White Wine Pasta with Mushrooms and Leeks


  • 3 tablespoons extra-virgin olive oil
  • 1 pound cremini mushrooms, trimmed and sliced
  • 2 tablespoons unsalted butter
  • 2 medium leeks, trimmed and thinly sliced (white and light green parts only), about 1 1 /2 cups
  • 4 medium garlic cloves, thinly sliced
  • 2 1/2 teaspoons kosher salt, divided
  • 1 pound short pasta, such as penne, casarecce, or pipe rigate
  • 3 cups water
  • 1 1/3cups low-sodium vegetable broth
  • 2/3 cup dry white wine
  • 1/2 cup heavy whipping cream
  • 1/2 cup grated Parmigiano-Reggiano cheese (about 2 ounces), plus more for serving
  • 2 tablespoons chopped fresh dill
  • 2 tablespoons chopped fresh flat-leaf parsley
  • 1 teaspoon grated lemon zest plus 1 1/2 teaspoons fresh juice (from 1 lemon)
  • 1/2 teaspoon black pepper


  1. Heat oil in a large saucepan over medium-high. Add mushrooms and cook, stirring often, until all liquid has evaporated, about 12 minutes.
  2. Add butter, stirring until melted. Add leeks, garlic, and 1 teaspoon of the salt; cook, stirring often, until leeks are tender, 4 to 5 minutes.
  3. Stir in pasta, water, stock, wine, and remaining 1 1/2 teaspoons salt. Increase heat to high and bring to a boil. Reduce heat to medium and simmer, stirring occasionally, until about 3 minutes short of al dente (check cook time on package).
  4. Stir in cream and simmer until sauce evenly coats pasta, about 3 minutes. Remove from heat. Stir in cheese, herbs, lemon zest and juice, and pepper. Divide pasta evenly among shallow bowls and serve topped with cheese.

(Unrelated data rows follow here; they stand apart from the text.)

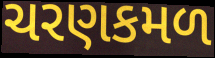
ચરણકમળ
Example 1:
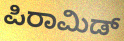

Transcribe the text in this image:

ಪಿರಾಮಿಡ್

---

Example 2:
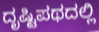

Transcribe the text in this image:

ದೃಷ್ಟಿಪಥದಲ್ಲಿ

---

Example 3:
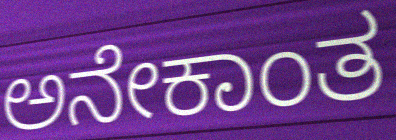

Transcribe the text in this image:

ಅನೇಕಾಂತ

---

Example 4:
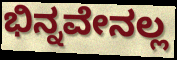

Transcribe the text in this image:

ಭಿನ್ನವೇನಲ್ಲ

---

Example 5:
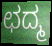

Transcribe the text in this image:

ಛದ್ಮ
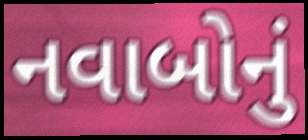
નવાબોનું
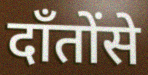
दाँतोंसे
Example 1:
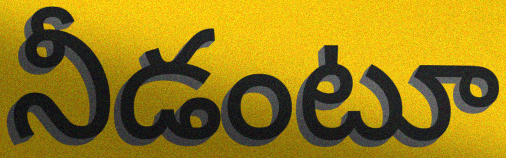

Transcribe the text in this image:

నీడంటూ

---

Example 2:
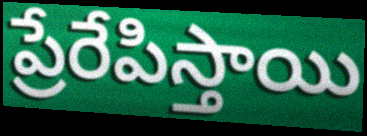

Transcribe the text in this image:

ప్రేరేపిస్తాయి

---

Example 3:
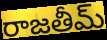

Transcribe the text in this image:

రాజతీమ్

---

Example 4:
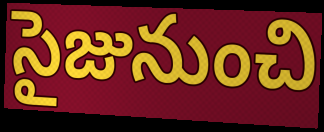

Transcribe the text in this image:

సైజునుంచి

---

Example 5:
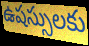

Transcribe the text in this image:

ఉషస్సులకు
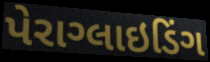
પેરાગ્લાઇડિંગ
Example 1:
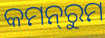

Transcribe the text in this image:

କମନ୍‌ରୁମ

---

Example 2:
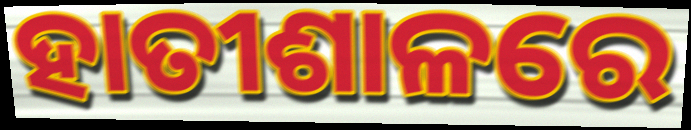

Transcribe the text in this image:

ହାତୀଶାଳରେ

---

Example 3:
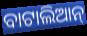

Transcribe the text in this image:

ବାଟାଲିଆନ୍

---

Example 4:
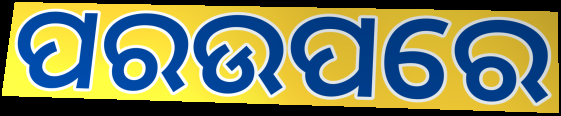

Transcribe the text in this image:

ପରଉପରେ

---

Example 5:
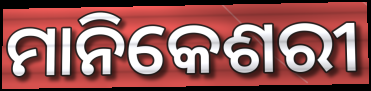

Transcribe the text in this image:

ମାନିକେଶରୀ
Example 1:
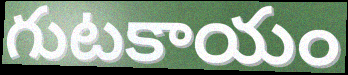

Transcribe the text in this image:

గుటకాయం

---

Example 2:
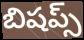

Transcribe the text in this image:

బిషప్స్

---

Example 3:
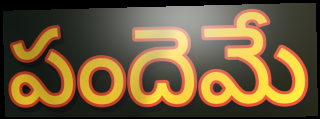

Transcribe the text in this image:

పందెమే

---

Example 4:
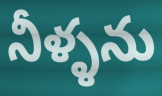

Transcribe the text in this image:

నీళ్ళను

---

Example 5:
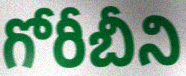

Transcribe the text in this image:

గోరీబీని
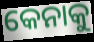
କେନାକୁ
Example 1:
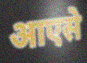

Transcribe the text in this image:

आएसे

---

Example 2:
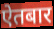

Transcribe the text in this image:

ऐतबार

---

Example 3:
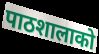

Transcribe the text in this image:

पाठशालाको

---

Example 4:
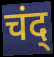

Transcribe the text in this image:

चंद्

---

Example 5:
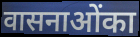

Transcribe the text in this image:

वासनाओंका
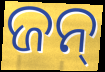
ଜନ୍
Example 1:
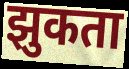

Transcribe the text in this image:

झुकता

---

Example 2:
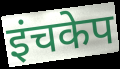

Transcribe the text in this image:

इंचकेप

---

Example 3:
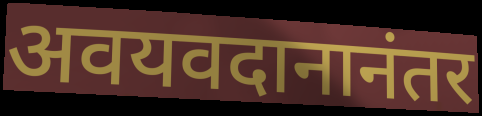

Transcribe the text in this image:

  • Any short pasta like penne, casarecce, or pipe rigate is a great choice here. Take note of the suggested cooking time on the package
  • Feel free to switch up the dish’s flavor by adding tarragon instead of dill, or swap the herbs out for a different blend entirely.
  • The cremini mushrooms can be substituted with another variety.
  • Cremini mushrooms are at the middle stage of maturity of white and portobello mushrooms, browner than the white mushroom, but not quite as mature as the large portobello. For this reason, you may also hear creminis referred to as “baby bellas,” or “baby portobellos.”